A small South-East restaurant group plans to offer customers free use of what it is calling a ‘phonetentiary’ – a penitentiary for phones in order to encourage conversations.
The Tea Terrace chain, which operates three restaurants and cafes at House of Fraser department stores in London and Guildford, dreamed up the idea after noticing how many customers were spending all their time on their phones.
The Phonetentiary is a small box with a combination lock which will be offered to customers to use at their tables.
The box looks like a normal book on the outside and has a concealed compartment for the phones under the book cover. “We wanted it not to look out of place at the dining table so made it in the shape of a book”, explained managing director Ehab Shouly.
Only the waiting staff of The Tea Terrace know the combination lock number. Guests can put their phones on silent mode and lock them in the Phonetentiary for the duration of their meal or until they request their server to open it for them.
The Phonetentiary stays at the guests’ table at all times and its use is free of charge.
The idea behind this is to encourage customers to have more quality conversations at the breakfast, lunch or dinner table away from the digital distractions of their smart phones.
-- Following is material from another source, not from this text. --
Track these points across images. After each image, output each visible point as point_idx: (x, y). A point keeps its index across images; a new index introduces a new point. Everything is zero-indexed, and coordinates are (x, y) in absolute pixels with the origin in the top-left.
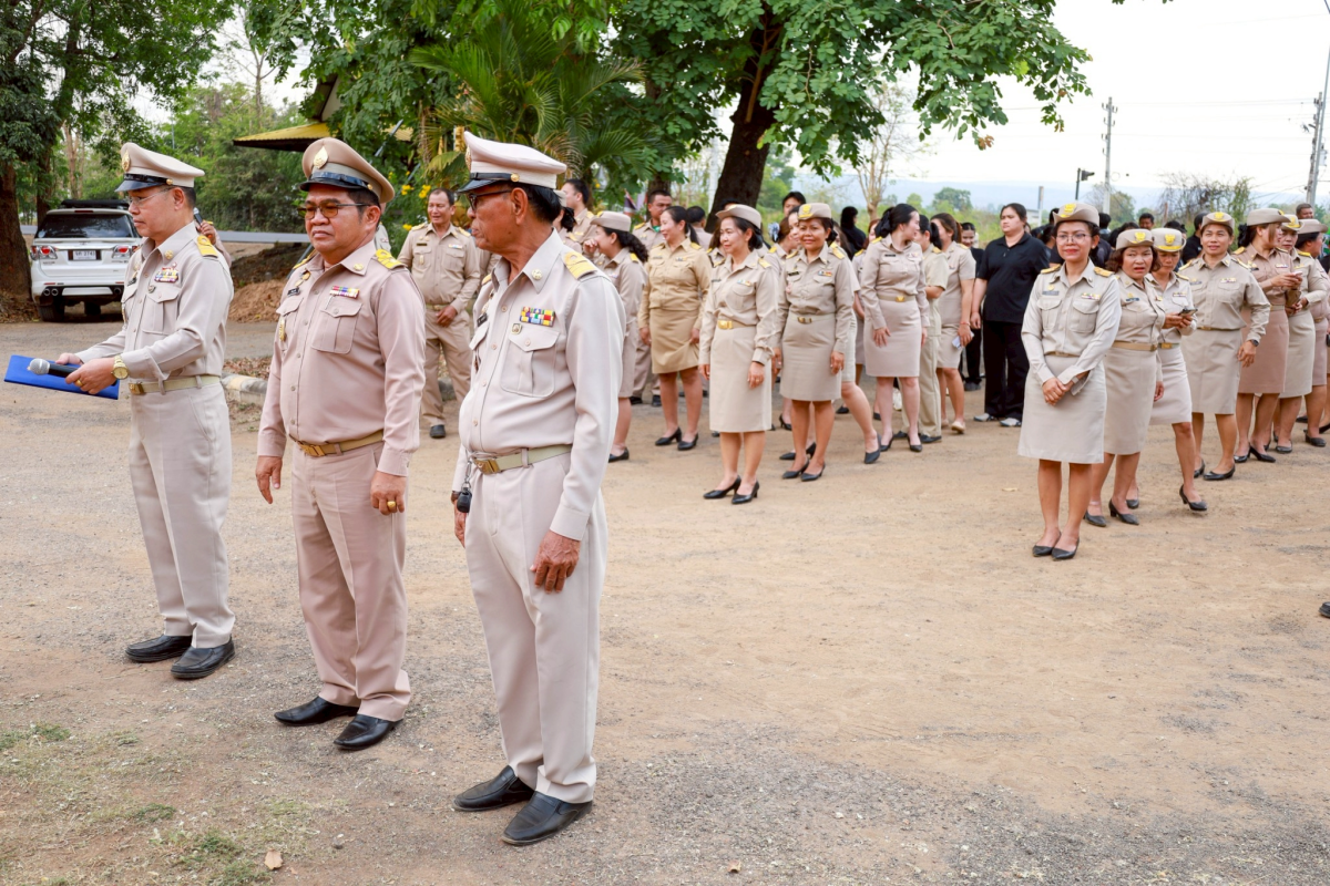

“We want to bring back good old conversations,” added Rowena Shouly, director of The Tea Terrace. “Very often we see guests, especially families with tweens or teenagers, not engaging in conversation because the children are on their smart phones. Or sometimes friends would be busy posting photos of themselves at our tea rooms or their food or our lovely throne chairs on social media. We want to offer them a chance to really engage with each other more.”
The Phonetentiary will also be available for customers to buy to take home with them in case they want to try this social experiment at home to see if it helps create better quality time for the family.